Advancing precision genome and transcriptome engineering

Abstract

The cells within all living organisms contain genomic DNA that encodes the information for their structure, function, and capabilities. According to the central dogma of biology, this DNA is transcribed to RNA and this RNA is translated to proteins that perform these cellular functions. Each level within this gene expression cascade is tightly regulated to ensure that every cell produces the correct quantities of each RNA and protein for its designed role. Thus, even though most cells within an organism harbor the same genomic sequence, different gene expression programs can give rise to diverse cell types, such as neurons, T cells, and pancreatic β islet cells. In humans, dysregulation at any stage within the gene expression cascade—for example from a DNA mutation or from defective splicing of an RNA transcript—can often lead to cellular dysfunction and disease. The ability to precisely manipulate the genome and transcriptome therefore enables the study and potential correction of these pathogenic defects. In this thesis, I describe the development and advancement of programmable tools for editing the DNA and RNA within living cells.

In Chapter 2, I describe efforts to elucidate the mechanism of prime editing, a recent genome editing technology that affords high precision and versatility. Using a chimeric Cas9 nickase–reverse transcriptase fusion protein complexed with a guide RNA, prime editing makes a nick on a targeted strand of genomic DNA and synthesize new DNA from this nick. The resulting 3′ DNA flap containing the desired gene editing product is then processed by endogenous DNA repair pathways to either incorporate the edit into the genome or reject the edit. To identify the cellular determinants of prime editing, we performed pooled CRISPR interference screens to assess the effects of hundreds of genetic perturbations on prime editing outcomes. These screens revealed DNA repair pathways that strongly antagonizes the efficiency and fidelity of traditional prime editing approaches. In addition, we also explored the genetic modulators of other prime editing systems, revealing the involvement of diverse cellular processes. Collectively, these efforts have deepened our understanding of prime editing and informed new strategies for improving its capabilities.

Next, in Chapter 3, I describe the development of next-generation prime editing technologies. Despite the versatility and precision of prime editing, its widespread adoption has been limited by low and inconsistent efficiency. We pursued three orthogonal approaches to enhance prime editing efficiency.
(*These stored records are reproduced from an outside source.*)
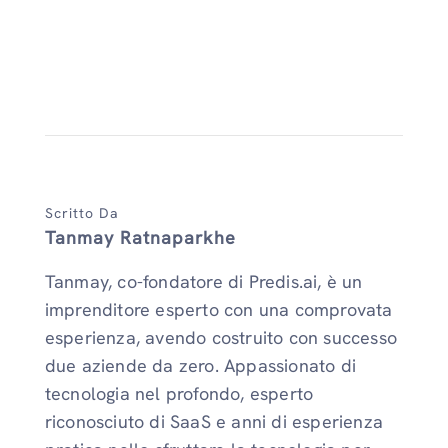
Scritto Da
Tanmay Ratnaparkhe
Tanmay, co-fondatore di Predis.ai, è un
imprenditore esperto con una comprovata
esperienza, avendo costruito con successo
due aziende da zero. Appassionato di
tecnologia nel profondo, esperto
riconosciuto di SaaS e anni di esperienza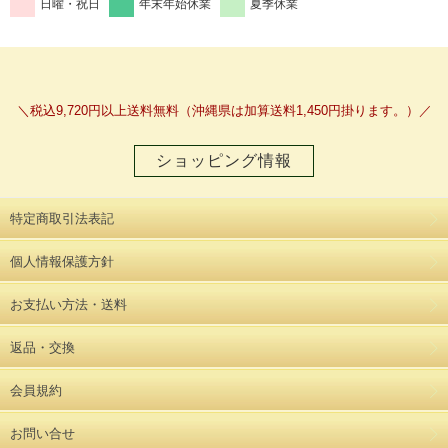
日曜・祝日
年末年始休業
夏季休業
＼税込9,720円以上送料無料（沖縄県は加算送料1,450円掛ります。）／
ショッピング情報
特定商取引法表記
個人情報保護方針
お支払い方法・送料
返品・交換
会員規約
お問い合せ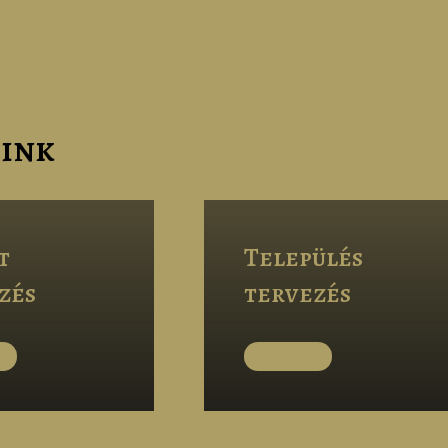
ink
t
Település
zés
tervezés
B
TOVÁBB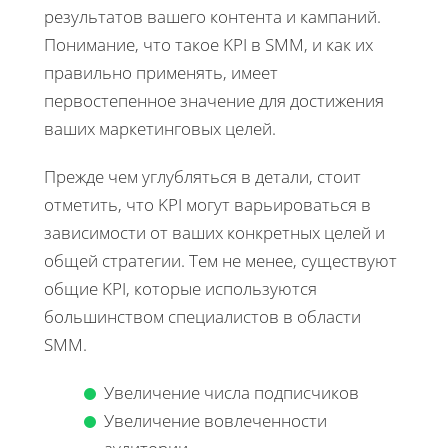
результатов вашего контента и кампаний.
Понимание, что такое KPI в SMM, и как их
правильно применять, имеет
первостепенное значение для достижения
ваших маркетинговых целей.
Прежде чем углубляться в детали, стоит
отметить, что KPI могут варьироваться в
зависимости от ваших конкретных целей и
общей стратегии. Тем не менее, существуют
общие KPI, которые используются
большинством специалистов в области
SMM.
Увеличение числа подписчиков
Увеличение вовлеченности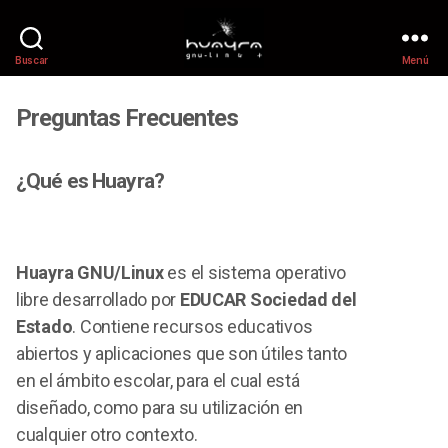
Buscar
Menú
Preguntas Frecuentes
¿Qué es Huayra?
Huayra GNU/Linux
es el sistema operativo
libre desarrollado por
EDUCAR Sociedad del
Estado
. Contiene recursos educativos
abiertos y aplicaciones que son útiles tanto
en el ámbito escolar, para el cual está
diseñado, como para su utilización en
cualquier otro contexto.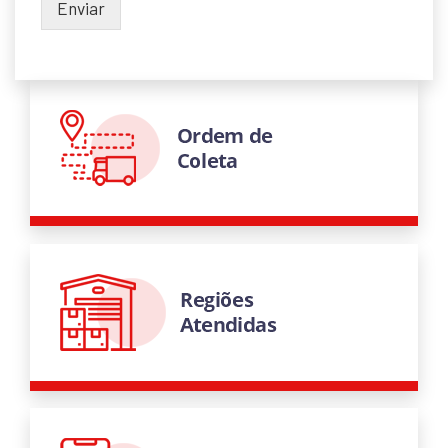
Enviar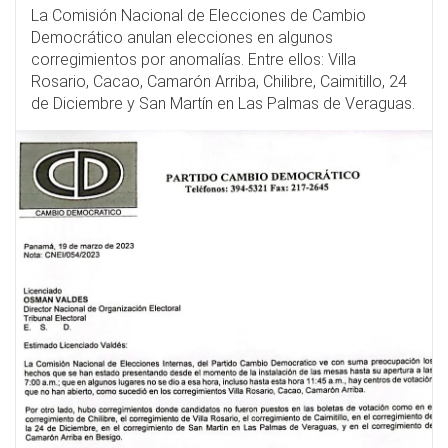
La Comisión Nacional de Elecciones de Cambio
Democrático anulan elecciones en algunos
corregimientos por anomalías. Entre ellos: Villa
Rosario, Cacao, Camarón Arriba, Chilibre, Caimitillo, 24
de Diciembre y San Martín en Las Palmas de Veraguas.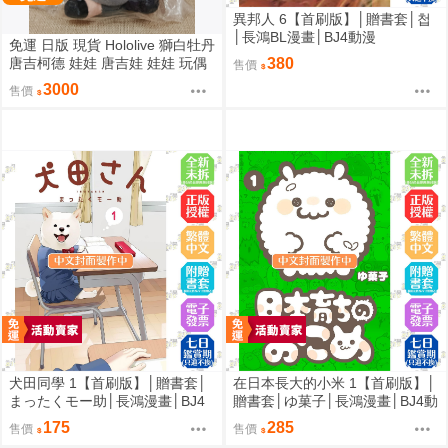
異邦人 6【首刷版】│贈書套│첩
│長鴻BL漫畫│BJ4動漫
免運 日版 現貨 Hololive 獅白牡丹
唐吉柯德 娃娃 唐吉娃 娃娃 玩偶
380
售價
ドン・キホーテ もちどる 獅白ぼ
3000
售價
たん
犬田同學 1【首刷版】│贈書套│
在日本長大的小米 1【首刷版】│
まったくモー助│長鴻漫畫│BJ4
贈書套│ゆ菓子│長鴻漫畫│BJ4動
動漫
漫
175
285
售價
售價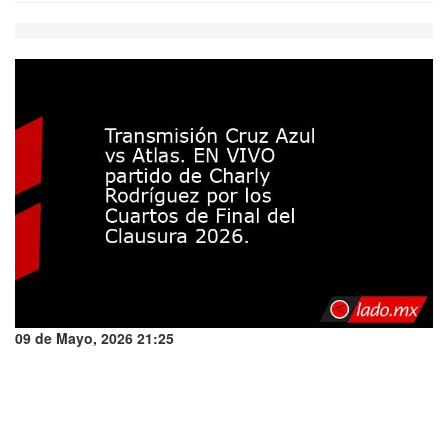
09 de Mayo, 2026 21:25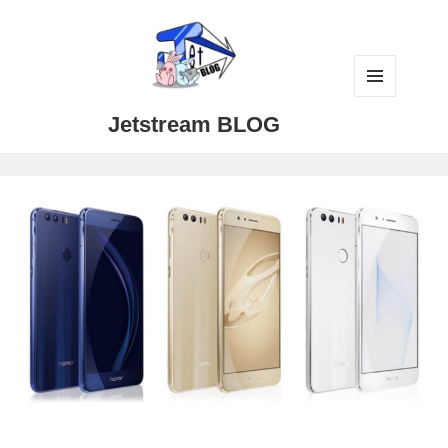
メニュ
Jetstream BLOG
ーとウ
ィジェ
ット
First, we manipulated DNA repair to bias the productive resolution of prime editing intermediates. Second, we engineered prime editing guide RNAs with greater stability and resistance to exonucleolytic degradation. Finally, we improved the cellular expression, localization, and activity of the prime editor protein component. Together, these three approaches synergistically improve prime editing efficiency and substantially expand the applicability of prime editing.

In Chapter 4, I build upon our work on prime editing mechanisms by systematically characterizing and learning the determinants of prime editing efficiency. We assessed the performance of prime editing across many diverse edits and used these data to train a deep learning model that predicts prime editing efficiency and optimal guide RNA design. These efforts not only reveal new insights about prime editing, but also provide a general approach for maximizing prime editing efficacy.

Finally, in Chapter 5, I describe a novel tool for manipulating cellular transcriptomes in a precise and programmable manner. Among the biomolecules in the central dogma, RNA is the most dynamically regulated. One such form of regulation that has only been recently appreciated is chemical modifications that decorate RNA nucleotides within transcripts. N6-methyladenosine, or m6A, is the most abundant non-cap messenger RNA modification in humans and has been shown to play a role in differentiation, immunity, neurogenesis, as well as cancer and psychiatric disorders. Despite the significance of m6A, current research on this modification is largely correlative due to a lack of methods for selectively perturbing specific m6A states. To address this need, we developed programmable tools for site-specific installation of m6A in RNA, enabling its functional interrogation on transcripts of interest.